▶ [Direction A] Translate this sentence from the hindsight bias abstract into Spanish: "One week later subjects were telephoned and asked to recall these outcome likelihood estimates."
▶ [Direction B] Please quote everything in the hindsight bias abstract from "Tested a motivated" down to "is highly committed).".
▶ [Direction C] According to the hindsight bias abstract, which two decision scenarios with strong moral components were given to subjects?

begin Supplied text

Removing the Hindsight Bias: A test of the Motivated Processing Hypothesis.
Tested a motivated processing model of the hindsight bias or "knew-it-all-along" effect. Hindsight occurs when people exaggerate the extent to which they could have predicted the occurrence of an event. Although typically thought to be a "cold" cognitive process which automatically focuses attention on outcome-consistent information, some research suggests that, with sufficient motivation, subjects can ignore outcome information. The present study examined whether outcomes having negative connotations for the self might be less susceptible to the hindsight bias (e.g., an outcome that contradicts a decision to which one is highly committed).
One of two decision scenarios with strong moral components (gay job applicant and pregnant teen) was provided to each subject. A few subjects who were insufficiently committed to their choice were dropped from the analyses. Some subjects were given information indicating how their choice would have turned out--either favorably or unfavorably. Others were given no information. All subjects then provided likelihood estimates for a number of events that either did or did not occur in the scenario. One week later subjects were telephoned and asked to recall these outcome likelihood estimates. Hindsight was measured by comparisons between the outcome and no-outcome (control) conditions.

end Supplied text
begin Extracted data

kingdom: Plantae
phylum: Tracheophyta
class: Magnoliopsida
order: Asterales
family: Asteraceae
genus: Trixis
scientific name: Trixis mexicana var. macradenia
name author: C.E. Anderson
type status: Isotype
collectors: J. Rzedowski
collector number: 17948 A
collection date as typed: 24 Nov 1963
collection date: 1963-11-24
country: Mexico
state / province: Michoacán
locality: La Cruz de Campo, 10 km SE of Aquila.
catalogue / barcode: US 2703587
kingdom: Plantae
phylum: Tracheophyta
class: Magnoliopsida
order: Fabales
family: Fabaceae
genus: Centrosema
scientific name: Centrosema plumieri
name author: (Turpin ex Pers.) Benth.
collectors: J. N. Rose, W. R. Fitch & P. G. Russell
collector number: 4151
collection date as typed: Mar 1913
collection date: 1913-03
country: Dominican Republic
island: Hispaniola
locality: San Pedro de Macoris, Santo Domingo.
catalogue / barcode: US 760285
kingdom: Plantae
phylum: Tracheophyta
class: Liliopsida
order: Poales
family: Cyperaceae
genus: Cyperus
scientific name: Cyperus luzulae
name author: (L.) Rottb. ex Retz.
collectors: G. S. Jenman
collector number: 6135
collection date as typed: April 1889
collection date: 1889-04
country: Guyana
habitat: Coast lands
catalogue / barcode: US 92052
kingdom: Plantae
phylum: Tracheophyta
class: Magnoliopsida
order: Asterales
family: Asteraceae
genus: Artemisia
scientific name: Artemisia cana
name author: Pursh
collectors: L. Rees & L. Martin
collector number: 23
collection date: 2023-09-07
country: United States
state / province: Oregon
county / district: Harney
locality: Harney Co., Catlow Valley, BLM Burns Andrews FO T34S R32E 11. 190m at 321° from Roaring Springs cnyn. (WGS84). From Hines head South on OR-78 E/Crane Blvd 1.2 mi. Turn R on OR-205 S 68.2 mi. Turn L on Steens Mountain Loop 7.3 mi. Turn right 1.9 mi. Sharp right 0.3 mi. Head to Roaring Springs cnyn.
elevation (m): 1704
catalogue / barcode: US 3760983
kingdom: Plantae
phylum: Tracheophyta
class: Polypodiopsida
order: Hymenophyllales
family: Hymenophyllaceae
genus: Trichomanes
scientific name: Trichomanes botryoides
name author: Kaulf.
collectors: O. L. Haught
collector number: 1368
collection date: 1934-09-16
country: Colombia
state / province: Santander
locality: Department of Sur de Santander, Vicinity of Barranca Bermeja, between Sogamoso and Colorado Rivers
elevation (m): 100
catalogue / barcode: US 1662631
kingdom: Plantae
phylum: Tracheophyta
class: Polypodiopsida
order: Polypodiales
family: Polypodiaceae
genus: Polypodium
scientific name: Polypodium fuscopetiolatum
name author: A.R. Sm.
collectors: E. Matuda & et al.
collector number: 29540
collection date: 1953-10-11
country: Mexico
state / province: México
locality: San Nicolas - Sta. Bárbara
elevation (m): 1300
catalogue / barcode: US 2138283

end Extracted data

▶ [Final answer A] Una semana después, se llamó por teléfono a los sujetos y se les pidió que recordaran estas estimaciones de probabilidad de los resultados.

▶ [Final answer B]
Tested a motivated processing model of the hindsight bias or "knew-it-all-along" effect. Hindsight occurs when people exaggerate the extent to which they could have predicted the occurrence of an event. Although typically thought to be a "cold" cognitive process which automatically focuses attention on outcome-consistent information, some research suggests that, with sufficient motivation, subjects can ignore outcome information. The present study examined whether outcomes having negative connotations for the self might be less susceptible to the hindsight bias (e.g., an outcome that contradicts a decision to which one is highly committed).

▶ [Final answer C] A gay job applicant and a pregnant teen.